目次
21世紀という時代の変化
今まで「対岸の火事」と思っていた問題が、私たちの身近にも迫ってきたのが、21世紀という時代だと思います。結婚難という問題もその一つで、生物種が急速に絶滅の危機に瀕している中、私たち人間も例外ではありません。出生率の低下、そして人口減少が進んでいます。これは経済先進国特有の社会現象と言えるでしょう。
豊かになり、生活にゆとりができるはずなのに、なぜか出生率は上がりません。それはおそらく、上ばかりを見すぎて、足元がおろそかになってしまったためではないかと感じます。教育という人間的成長の場でさえ、社会的ステータスを目指すための手段になってしまったのです。
学歴社会の問題
今、世の中では「学歴」が支配しています。しかし、学歴が知性や良心を育む方向に進んでいないように感じます。学歴は出世の手段に過ぎない。もし学校の勉強だけに集中していると、頭の仕組みが平面的になり、心の成長が後回しになってしまう。そんな風に感じるのは私だけでしょうか?
こうなると、仮に結婚相手を見つけたとしても、結婚生活を全うするのは難しくなるかもしれません。なぜなら、結婚生活や家族の営みは非常に人間的なもので、ただの効率や理論だけでは成り立たないからです。
「より遠く、より速く、より合理的に」という時代の終焉
これまで私たちは、「より遠く、より速く、より合理的に」を合言葉に生きてきました。インフラ全体がその方向に進んでいます。新幹線、高速道路、ジェット機、どれもこれも便利で夢のような話ですが、実はこれらは「夢そのもの」だったのかもしれません。

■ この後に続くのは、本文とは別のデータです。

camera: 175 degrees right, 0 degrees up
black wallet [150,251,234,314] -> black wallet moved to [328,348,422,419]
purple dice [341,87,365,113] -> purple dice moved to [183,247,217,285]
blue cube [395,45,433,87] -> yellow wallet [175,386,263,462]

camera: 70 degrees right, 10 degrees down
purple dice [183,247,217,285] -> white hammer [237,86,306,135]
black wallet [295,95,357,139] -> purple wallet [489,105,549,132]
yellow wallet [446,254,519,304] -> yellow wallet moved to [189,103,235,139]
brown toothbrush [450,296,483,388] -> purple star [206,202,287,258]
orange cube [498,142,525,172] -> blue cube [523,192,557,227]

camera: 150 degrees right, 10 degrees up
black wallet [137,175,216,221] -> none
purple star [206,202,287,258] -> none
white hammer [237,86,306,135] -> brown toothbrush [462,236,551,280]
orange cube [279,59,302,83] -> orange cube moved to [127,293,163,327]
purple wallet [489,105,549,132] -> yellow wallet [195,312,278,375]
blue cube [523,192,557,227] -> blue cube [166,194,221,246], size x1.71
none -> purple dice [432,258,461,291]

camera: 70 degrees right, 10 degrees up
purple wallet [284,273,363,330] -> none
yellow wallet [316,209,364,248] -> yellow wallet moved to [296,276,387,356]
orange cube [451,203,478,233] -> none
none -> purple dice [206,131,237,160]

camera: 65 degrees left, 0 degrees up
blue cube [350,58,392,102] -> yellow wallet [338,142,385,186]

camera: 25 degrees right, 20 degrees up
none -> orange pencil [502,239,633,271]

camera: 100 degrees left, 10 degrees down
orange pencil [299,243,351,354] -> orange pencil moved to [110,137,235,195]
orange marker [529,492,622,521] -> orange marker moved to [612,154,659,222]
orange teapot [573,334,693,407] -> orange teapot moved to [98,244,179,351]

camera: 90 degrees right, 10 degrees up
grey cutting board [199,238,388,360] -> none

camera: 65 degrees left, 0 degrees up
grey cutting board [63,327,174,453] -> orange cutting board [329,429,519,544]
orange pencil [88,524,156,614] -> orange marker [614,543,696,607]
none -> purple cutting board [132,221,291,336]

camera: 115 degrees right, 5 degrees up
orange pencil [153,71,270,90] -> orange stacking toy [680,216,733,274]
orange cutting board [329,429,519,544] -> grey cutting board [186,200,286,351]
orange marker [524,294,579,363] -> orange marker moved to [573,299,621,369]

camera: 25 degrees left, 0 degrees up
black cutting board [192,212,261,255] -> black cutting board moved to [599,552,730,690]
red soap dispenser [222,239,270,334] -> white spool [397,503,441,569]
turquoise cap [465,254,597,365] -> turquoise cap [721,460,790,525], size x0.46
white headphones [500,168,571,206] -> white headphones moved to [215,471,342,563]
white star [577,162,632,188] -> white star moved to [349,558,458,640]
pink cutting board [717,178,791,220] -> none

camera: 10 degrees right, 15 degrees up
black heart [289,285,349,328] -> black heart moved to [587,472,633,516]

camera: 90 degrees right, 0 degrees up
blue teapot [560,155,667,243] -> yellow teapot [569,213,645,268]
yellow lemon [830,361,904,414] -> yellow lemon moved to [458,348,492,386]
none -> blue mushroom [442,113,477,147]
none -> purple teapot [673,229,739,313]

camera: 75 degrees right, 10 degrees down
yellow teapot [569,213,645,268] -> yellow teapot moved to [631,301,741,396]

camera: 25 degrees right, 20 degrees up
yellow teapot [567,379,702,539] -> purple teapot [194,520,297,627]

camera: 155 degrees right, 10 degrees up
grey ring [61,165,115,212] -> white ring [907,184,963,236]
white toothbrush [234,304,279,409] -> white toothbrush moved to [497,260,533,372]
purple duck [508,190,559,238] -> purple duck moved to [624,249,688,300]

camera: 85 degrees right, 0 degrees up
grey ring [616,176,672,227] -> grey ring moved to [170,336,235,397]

リニアができて、もし日本列島を瞬時に横断できるようになったとしても、それがどうしたという時代が、今、迫りつつあります。これからの時代の合言葉は「より近く、よりゆっくり、より寛容に」。身の回りの景色を味わいながら、人生という名の旅を大切にすることが重要になってくるでしょう。
結婚における「心のひだ」の重要性
結婚相手を見つける際には、相手のステータスに目を奪われるのではなく、相手の「心のひだ」に込められた陰影を感じ取ることが重要です。婚活アプリなど便利なメディアが広く利用されるようになりましたが、便利さだけでは解決できない問題も多いことを理解する必要があります。
「より遠く、より速く、より合理的に」という時代の流れにはフィットしていたかもしれませんが、その時代が加速度的に変わりつつあります。特に「合理的」という言葉は、経済的合理性に基づいていますが、これが私たちの生活にまで影響を及ぼすと困ったことになります。
資本主義経済の限界と人間の変化
現在の資本主義的な経済は飽和状態に達し、息を潜めています。見直しというより、私たち人間(ジンカン=世の中)が「Uターン」する時期が訪れているように感じます。日常生活の基本は結婚から始まる家族や家庭です。そのため、結婚、家族、家庭に必要なものは、心身ともにくつろげる「寛容さ」であるはずです。競争ではなく、共生が求められます。
愛情が最も重要であり、経済的なものは二番目、三番目の問題となります。かつて日本が貧しかった時代には、愛情こそが夫婦や家族を結びつける唯一の絆でした。
お金の価値と心の縁
お金には人を惑わせる魔力があります。かつては一億円の預金があれば、豊かな暮らしができた時代もありましたが、今ではその価値も変わりつつあります。今日の一億円は十年後には二千万円、二十年後には無価値に近づくかもしれません。そうなった時、私たちを支えるものは何か。それは、お金ではなく、心の「縁」なのだと思います。
人間の振り子のような変化
これは人間の終わりではなく、むしろ新しい始まりです。人間(ジンカン=世の中)とは振り子のようなもので、右に振れ左に振れながら、必ず元の位置に戻ってきます。それぞれの変化には意味があり、その意味を学び取ることが重要です。そして学んだことを未来にどう活かしていくかが大切なのです。
結婚や家庭のあり方も、この振り子のような変化に伴い、大きく変わっていくでしょう。
むつみ会の歴史と変化
熊本の結婚相談所「むつみ会」の60年の歴史を振り返ってみても、結婚や家族に対する考え方は大きく変わってきたことがわかります。たった半世紀の間に、結婚や家族のあり方はずいぶんと様変わりしました。
私たち夫婦は結婚して42年になりますが、もちろん楽しいことばかりではなく、むしろ苦しいことの方が多かったと思います。それでも、もし楽しいことばかりだったら、どんな夫婦になっていたでしょうか?子どもたちはどんな大人になっていたのでしょうか?
今、私たち一人ひとりが考えなければならないことは、子どもにとって本当に大切なものは何か、そして子どもが心の底で求めているものは何かということです。それを考える時が、今、まさに来ているように思われます。